◆ **EXTRAIT CHOISI**
Lire (et relire) les guides de voyage

les guides de voyage
Les guides de voyage

Antoine Pécoud, Université Paris 13 – USPC

À l’approche des congés d’été, nombreux sont les voyageurs qui réfléchissent à leur prochaine destination – et qui acquièrent à cette fin des guides touristiques. Selon l’Organisation mondiale du tourisme, plus d’un milliard de personnes ont effectué des déplacements touristiques en 2015, et ce chiffre continue de croître d’environ cinquante millions par an.

Les guides, objets anodins ?

En toute logique, le secteur des guides de voyage est également prospère : les rayons tourisme des librairies voient une prolifération de ces ouvrages ; aux classiques (Guides Bleus, Routard, Lonely Planet) s’ajoutent de nombreux autres guides, qui ciblent les courts séjours, les villes, le cyclotourisme ou la randonnée, le low cost, les destinations « insolites », le voyage en famille, etc.

◆ **PROBLÈME COURT 1**
Recopiez à l'identique les entrées, de leur toute première ligne jusqu'à la ligne contenant « crop: left 21.511%, right 22.676% » incluse, sans reproduire les images.
Le texte et les entrées forment deux documents indépendants l'un de l'autre.

◆ **MATÉRIEL FOURNI**
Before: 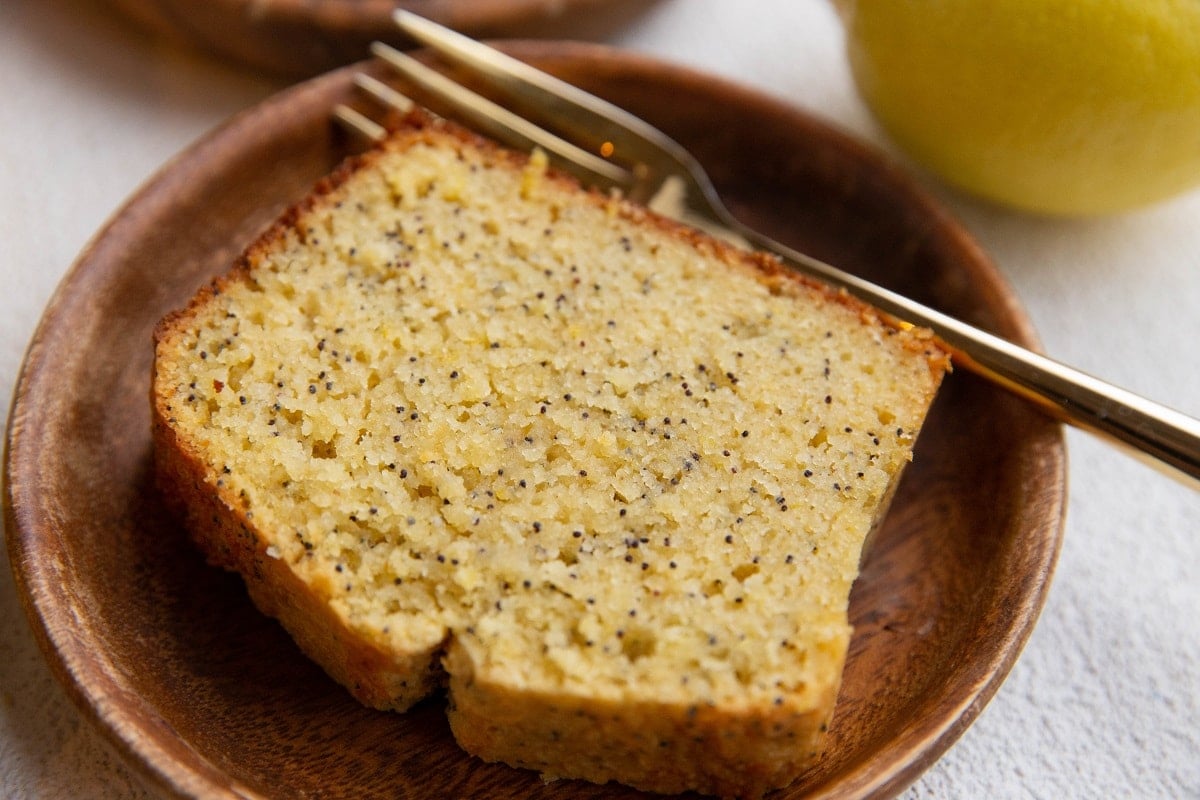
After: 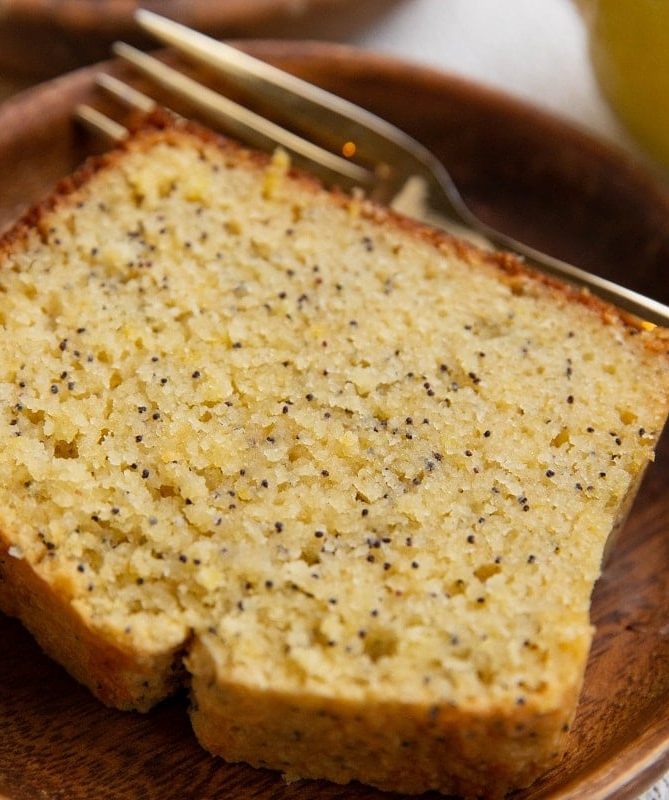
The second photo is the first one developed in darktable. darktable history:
crop: left 21.511%, right 22.676%
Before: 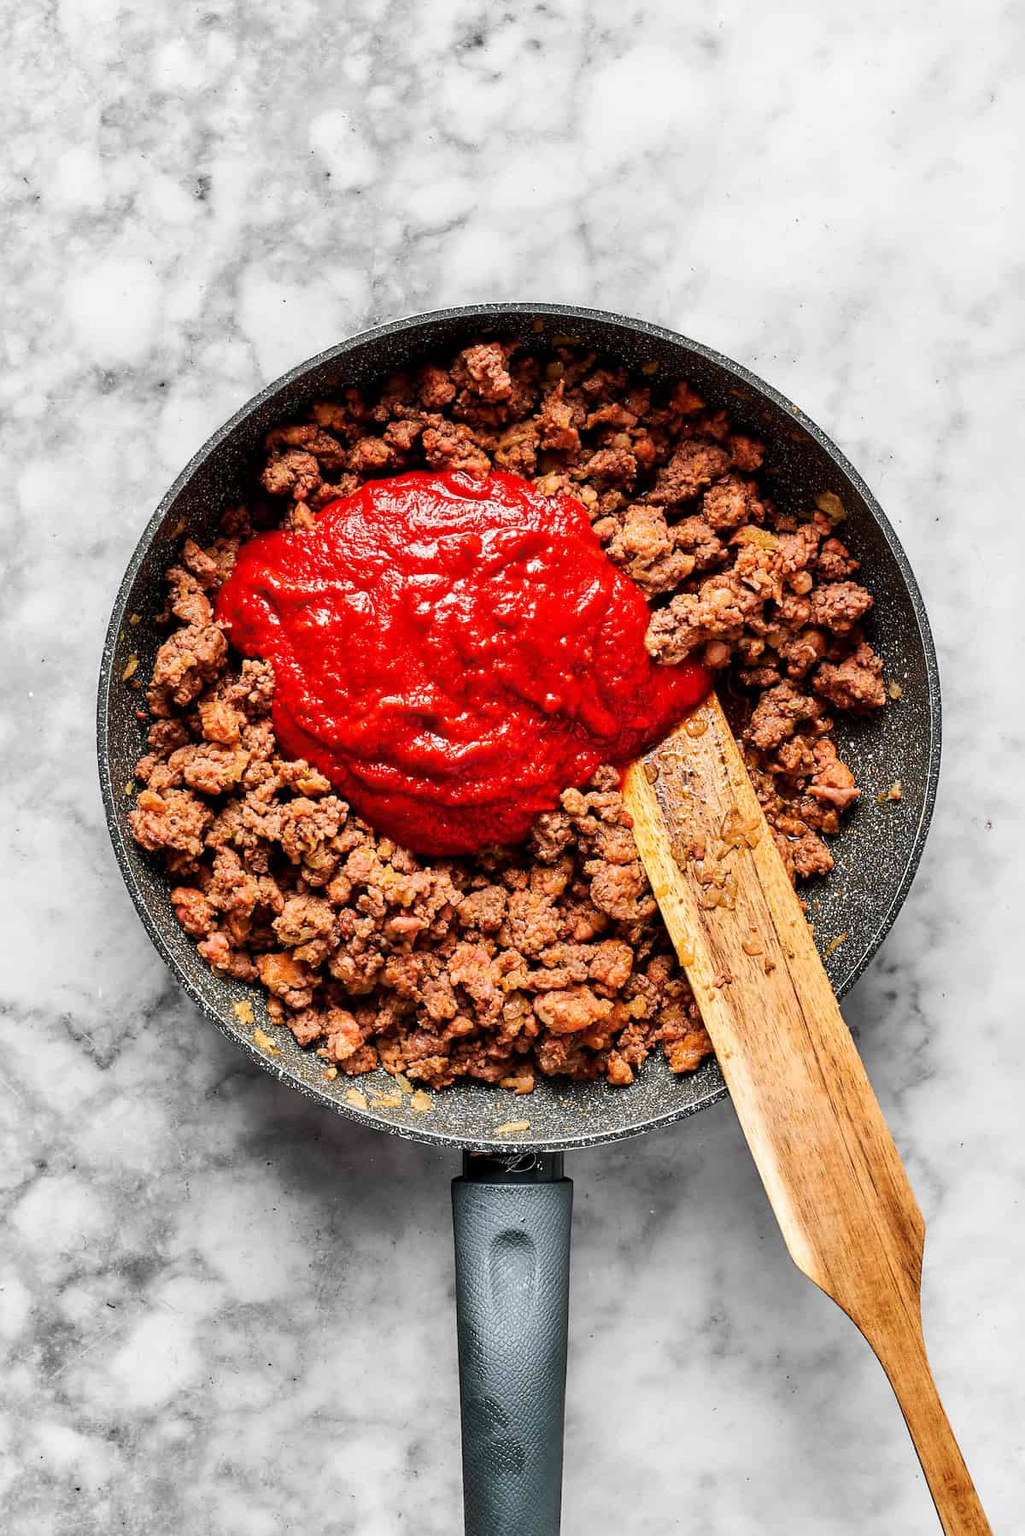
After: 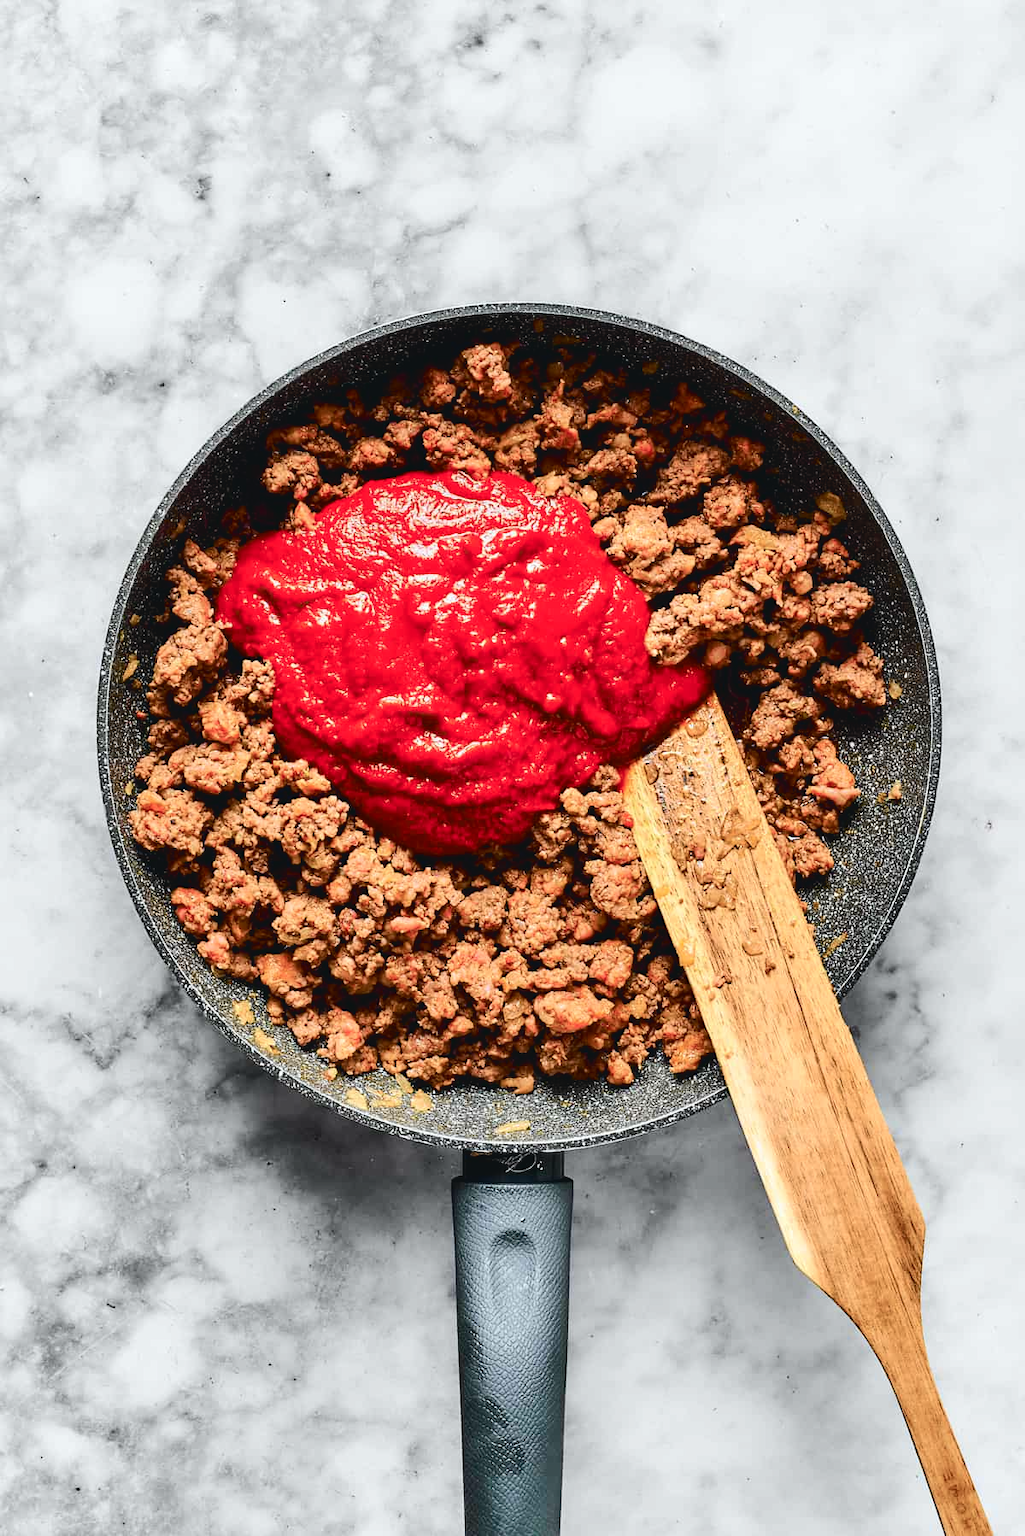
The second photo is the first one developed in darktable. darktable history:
tone curve: curves: ch0 [(0, 0.046) (0.037, 0.056) (0.176, 0.162) (0.33, 0.331) (0.432, 0.475) (0.601, 0.665) (0.843, 0.876) (1, 1)]; ch1 [(0, 0) (0.339, 0.349) (0.445, 0.42) (0.476, 0.47) (0.497, 0.492) (0.523, 0.514) (0.557, 0.558) (0.632, 0.615) (0.728, 0.746) (1, 1)]; ch2 [(0, 0) (0.327, 0.324) (0.417, 0.44) (0.46, 0.453) (0.502, 0.495) (0.526, 0.52) (0.54, 0.55) (0.606, 0.626) (0.745, 0.704) (1, 1)], color space Lab, independent channels, preserve colors none
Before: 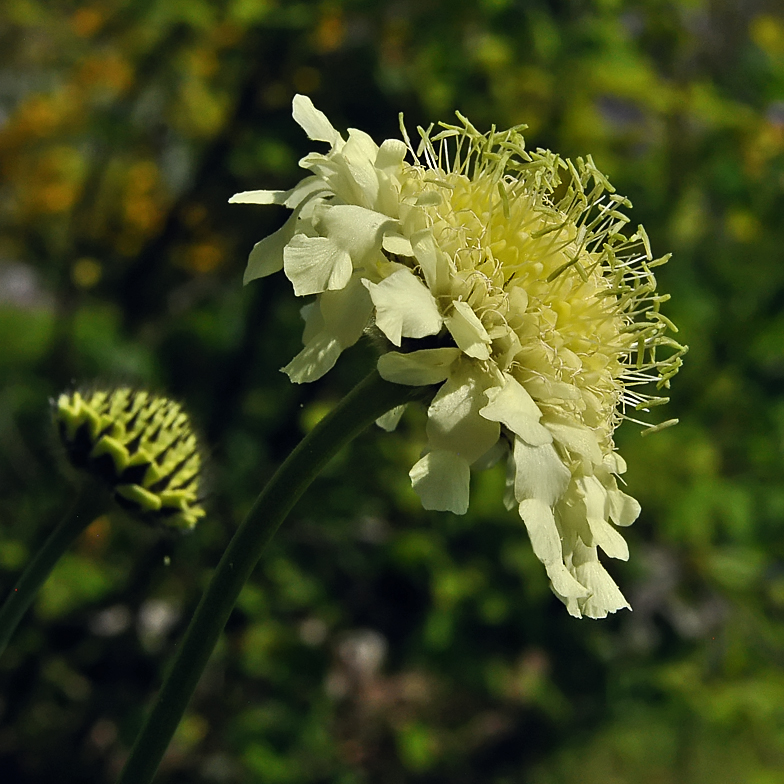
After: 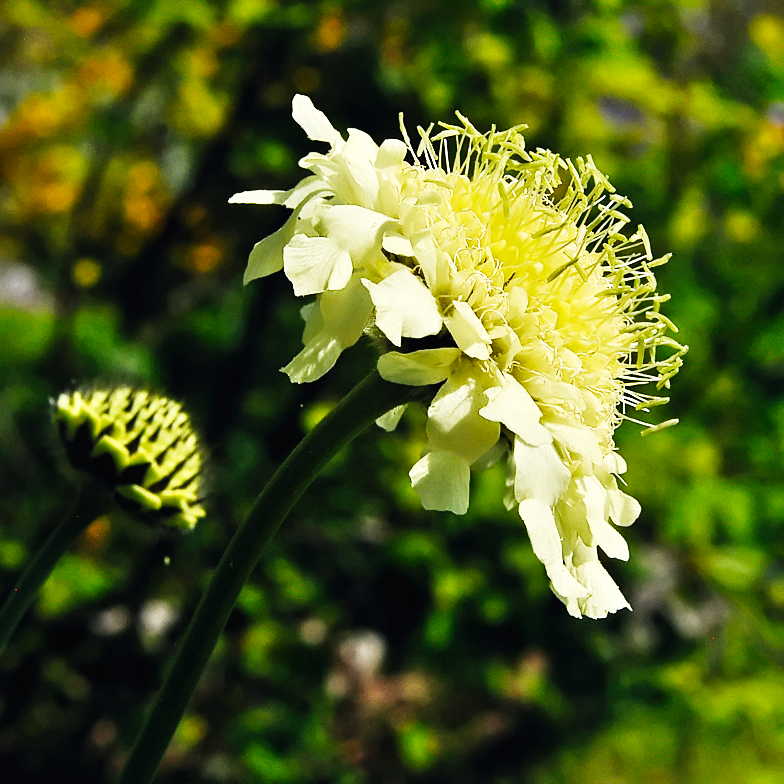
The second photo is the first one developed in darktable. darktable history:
tone equalizer: edges refinement/feathering 500, mask exposure compensation -1.57 EV, preserve details no
base curve: curves: ch0 [(0, 0.003) (0.001, 0.002) (0.006, 0.004) (0.02, 0.022) (0.048, 0.086) (0.094, 0.234) (0.162, 0.431) (0.258, 0.629) (0.385, 0.8) (0.548, 0.918) (0.751, 0.988) (1, 1)], preserve colors none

◆ **PROBLÈME COURT 2**
Dans l'extrait sur les guides de voyage :
(a) À quelle université Antoine Pécoud est-il rattaché ?
(b) Selon l'Organisation mondiale du tourisme, combien de personnes ont effectué des déplacements touristiques en 2015 ?
(c) Quels guides sont cités comme classiques ?

◆ **RÉSULTAT 1**
Before: 
After: 
The second photo is the first one developed in darktable. darktable history:
crop: left 21.511%, right 22.676%

◆ **RÉSULTAT 2**
(a) L'Université Paris 13 – USPC.
(b) Plus d'un milliard.
(c) Les Guides Bleus, le Routard et Lonely Planet.